Andrea Giambartolomei, Il Fatto Quotidiano 23/10/2016, 23 ottobre 2016
«LONTANO DALLA REALTÀ. MA STIMOLA LA CHIESA A RACCONTARSI MEGLIO»
Ciao Roma, ciao mondo!”. Nel suo onirico discorso d’insediamento dalla loggia centrale della basilica di San Pietro, Pio XIII saluta i fedeli come una rockstar e mosse da divo. E i numeri ottenuti venerdì sera da Sky sono da rockstar. Sono stati 953mila gli spettatori medi per i primi due episodi per la serie “The Young Pope” trasmessa su Sky Atlantic e Sky Cinema, il 45 per cento di spettatori in più rispetto all’esordio di “Gomorra” e il 42 per cento in più rispetto a “1992” di Stefano Accorsi, tre volte più di “Game of Thrones” e sei più di “House Of Cards”, le serie tv americane di maggior successo.
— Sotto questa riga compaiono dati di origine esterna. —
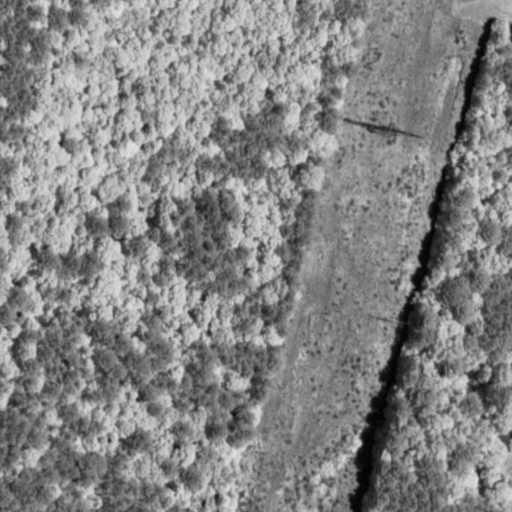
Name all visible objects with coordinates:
power tower: (379, 130)
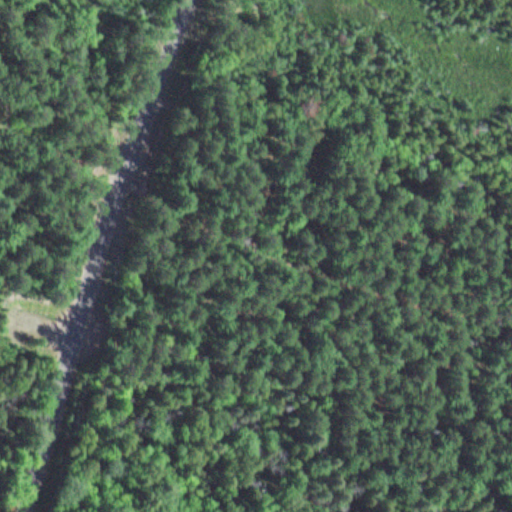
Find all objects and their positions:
road: (104, 254)
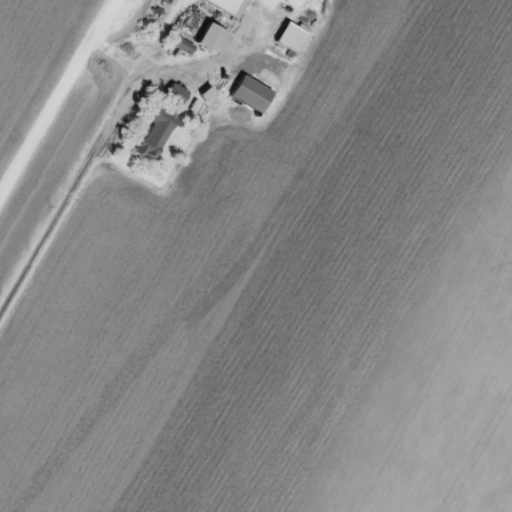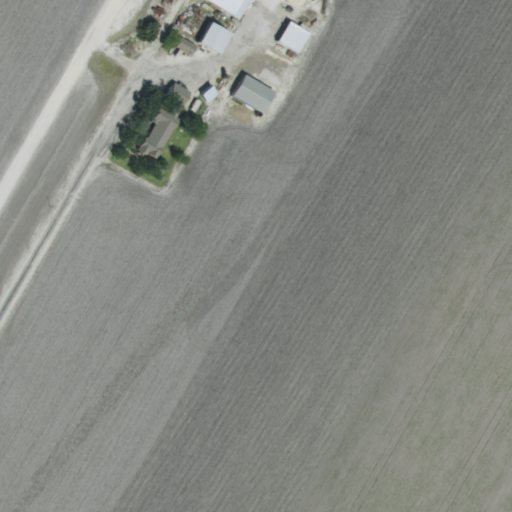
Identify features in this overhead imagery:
building: (286, 37)
building: (207, 38)
building: (180, 46)
building: (246, 94)
road: (56, 96)
building: (158, 121)
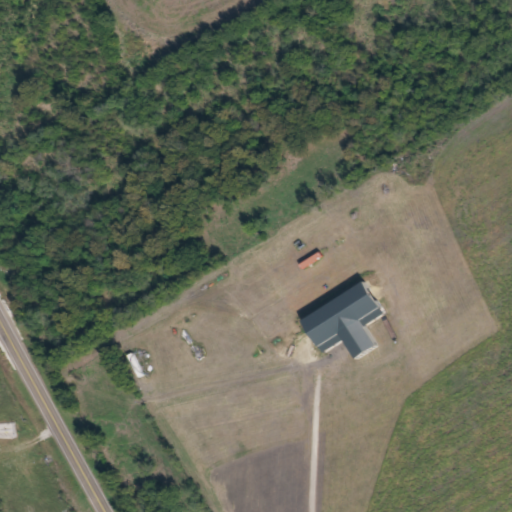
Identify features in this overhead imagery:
road: (55, 410)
Buona la prima, quindi, per il regista e premio Oscar Paolo Sorrentino e il suo pontefice yankee Lenny Belardo, interpretato da Jude Law.
Nella serie tv, una produzione originale Sky, Hbo e Canal+, prodotta da Wildside e coprodotta da Haut et Court TV e Mediapro, Belardo è il primo pontefice statunitense, eletto dal conclave a 47 anni. Nonostante la giovane età, però, è un conservatore. Nulla a che vedere con papa Francesco. Inoltre, come ha detto Sorrentino in un’intervista al Fatto Quotidiano l’11 ottobre, è una storia “depurata da scandaletti e omicidi”, un aspetto che fa la differenza in un’epoca di Vatileaks, trame e corvi, dove ciclicamente si torna a parlare della scomparsa di Emanuela Orlandi.
Non è bastato tenere lontani gli scandali per ottenere la collaborazione del Vaticano: “Non ci ha aiutato, ma era prevedibile”, aveva spiegato il premio Oscar sempre in quell’intervista. E sembra che a San Pietro le prime due puntate di The Young Pope non abbia suscitato entusiasmo e curiosità: “Ieri sera non ho visto le puntate, non so se riuscirò a farlo”, afferma monsignor Dario Edoardo Viganò, ex direttore del Centro televisivo vaticano e prefetto della Segreteria per la comunicazione della Santa Sede. Difficile anche immaginarsi altri prelati e cardinali passare il venerdì sera seduti a guardare un pontefice giovane e tabagista e una suora, suor Mary (interpretata da Diane Keaton), che indossa una t-shirt con scritto “I’m a virgin but this an old shirt”. Eppure tutto ciò non può creare scandalo, tanto è il distacco dalla realtà.
Almeno così crede don Davide Milani, presidente della Fondazione ente spettacolo e della Commissione nazionale di valutazione dei film per conto della Cei: “Dal punto di vista della scrittura e della tecnica è ben fatto, chapeau – spiega –. Come in altre serie televisive di successo sono i dialoghi che mandano avanti la storia e non la trama. Poi il dispiego di mezzi non è da poco”. Secondo lui una produzione internazionale, capace di piazzare il prodotto in 110 paesi diversi, “dimostra l’interesse globale per la figura del papa”.
Certo, poi la storia è ben diversa dalla realtà: “Da una serie tv gli spettatori non si aspettano veridicità o la verosimiglianza. Non è neanche quello l’obiettivo di chi ha prodotto The Young Pope. Lo dichiara anche il procedimento narrativo usato, con il sogno e il ribaltamento continuo”. Se la figura di Pio XIII è distante da quella di papa Francesco, anche il popolo dei credenti non viene rappresentato fedelmente: “È poco più di una macchietta che fa da contorno alle trame dei palazzi, spettatori di quanto avviene dentro”. Insomma, The Young Pope non può suscitare dubbi negli spettatori: “Non è quella realtà lì, ma è talmente evidente che non c’è di che scandalizzarsi”.
E c’è un altro spunto che don Davide Milani apprezza: “Guardare una serie tv così fa emergere nella Chiesa italiana il bisogno di una grande professionalità nei racconti televisivi. Questo può essere uno stimolo – spiega –. La chiesa deve raccontarsi di persona perché è lo stesso Gesù, anticipando Sorrentino, a dire ‘Venite e vedete’ e noi dobbiamo imparare a raccontarci”. Viene da pensare che allora tutte le produzioni tv sulle storie dei pontifici siano state troppo nazionalpopolari e didascaliche. Milani non è della stessa opinione: “Cinque anni in televisione, nella narrazione e nei linguaggi sono delle ere geologiche”.